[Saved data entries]
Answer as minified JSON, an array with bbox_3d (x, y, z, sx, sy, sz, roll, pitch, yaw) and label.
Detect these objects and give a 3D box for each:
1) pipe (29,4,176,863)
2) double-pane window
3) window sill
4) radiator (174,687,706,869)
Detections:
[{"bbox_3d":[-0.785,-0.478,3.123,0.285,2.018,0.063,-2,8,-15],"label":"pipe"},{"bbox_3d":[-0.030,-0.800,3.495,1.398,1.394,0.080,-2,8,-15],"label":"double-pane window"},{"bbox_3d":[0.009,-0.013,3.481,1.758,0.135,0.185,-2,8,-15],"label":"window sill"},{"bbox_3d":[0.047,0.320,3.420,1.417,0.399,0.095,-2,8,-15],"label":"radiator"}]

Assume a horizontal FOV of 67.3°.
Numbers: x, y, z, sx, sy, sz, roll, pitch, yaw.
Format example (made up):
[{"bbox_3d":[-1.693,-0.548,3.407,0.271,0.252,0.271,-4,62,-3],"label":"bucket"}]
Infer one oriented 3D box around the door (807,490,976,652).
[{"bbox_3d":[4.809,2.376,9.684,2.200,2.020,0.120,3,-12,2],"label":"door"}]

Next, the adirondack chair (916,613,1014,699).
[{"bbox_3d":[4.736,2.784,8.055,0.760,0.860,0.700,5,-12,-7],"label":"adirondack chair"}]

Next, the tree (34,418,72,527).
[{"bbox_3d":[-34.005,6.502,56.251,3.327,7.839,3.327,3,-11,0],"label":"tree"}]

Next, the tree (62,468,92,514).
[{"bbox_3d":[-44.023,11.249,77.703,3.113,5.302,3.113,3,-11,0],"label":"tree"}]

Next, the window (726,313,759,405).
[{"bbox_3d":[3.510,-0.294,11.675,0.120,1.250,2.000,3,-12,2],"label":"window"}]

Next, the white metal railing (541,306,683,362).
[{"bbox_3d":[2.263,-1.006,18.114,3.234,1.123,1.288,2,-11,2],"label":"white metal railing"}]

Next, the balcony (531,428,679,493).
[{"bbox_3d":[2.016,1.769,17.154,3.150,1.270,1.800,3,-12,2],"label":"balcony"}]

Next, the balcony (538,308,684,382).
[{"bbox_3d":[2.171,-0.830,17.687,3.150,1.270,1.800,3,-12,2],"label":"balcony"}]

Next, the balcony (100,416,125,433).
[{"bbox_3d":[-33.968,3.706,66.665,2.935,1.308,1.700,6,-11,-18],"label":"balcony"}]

→ **Prompt**:
Your answer must be the line holding "Next, the tree (62,468,92,514)." plus every later line to the end of the records, copied exactly.

→ **Solution for this exercise**:
Next, the tree (62,468,92,514).
[{"bbox_3d":[-44.023,11.249,77.703,3.113,5.302,3.113,3,-11,0],"label":"tree"}]

Next, the window (726,313,759,405).
[{"bbox_3d":[3.510,-0.294,11.675,0.120,1.250,2.000,3,-12,2],"label":"window"}]

Next, the white metal railing (541,306,683,362).
[{"bbox_3d":[2.263,-1.006,18.114,3.234,1.123,1.288,2,-11,2],"label":"white metal railing"}]

Next, the balcony (531,428,679,493).
[{"bbox_3d":[2.016,1.769,17.154,3.150,1.270,1.800,3,-12,2],"label":"balcony"}]

Next, the balcony (538,308,684,382).
[{"bbox_3d":[2.171,-0.830,17.687,3.150,1.270,1.800,3,-12,2],"label":"balcony"}]

Next, the balcony (100,416,125,433).
[{"bbox_3d":[-33.968,3.706,66.665,2.935,1.308,1.700,6,-11,-18],"label":"balcony"}]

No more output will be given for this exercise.